INSTRUCCIONES: Cuenta las líneas que contienen la cadena "Paper", teniendo en cuenta mayúsculas y minúsculas. Responde solo con el número.

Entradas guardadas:
——————
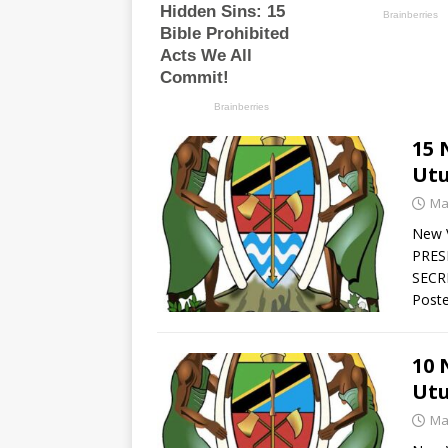
15 
Utu
Ma
New V
PRES
SECRE
Poste
10 
Utu
Ma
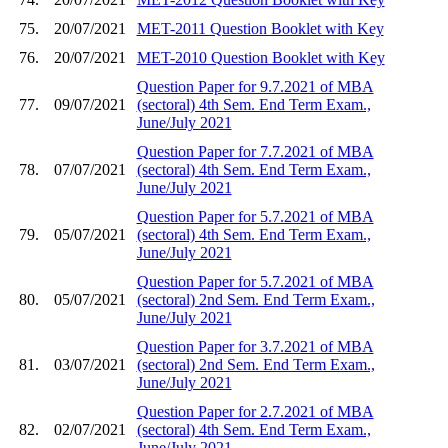
75.
20/07/2021
MET-2011 Question Booklet with Key
76.
20/07/2021
MET-2010 Question Booklet with Key
Question Paper for 9.7.2021 of MBA
77.
09/07/2021
(sectoral) 4th Sem. End Term Exam.,
June/July 2021
Question Paper for 7.7.2021 of MBA
78.
07/07/2021
(sectoral) 4th Sem. End Term Exam.,
June/July 2021
Question Paper for 5.7.2021 of MBA
79.
05/07/2021
(sectoral) 4th Sem. End Term Exam.,
June/July 2021
Question Paper for 5.7.2021 of MBA
80.
05/07/2021
(sectoral) 2nd Sem. End Term Exam.,
June/July 2021
Question Paper for 3.7.2021 of MBA
81.
03/07/2021
(sectoral) 2nd Sem. End Term Exam.,
June/July 2021
Question Paper for 2.7.2021 of MBA
82.
02/07/2021
(sectoral) 4th Sem. End Term Exam.,
June/July 2021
——————
TU RESPUESTA: 6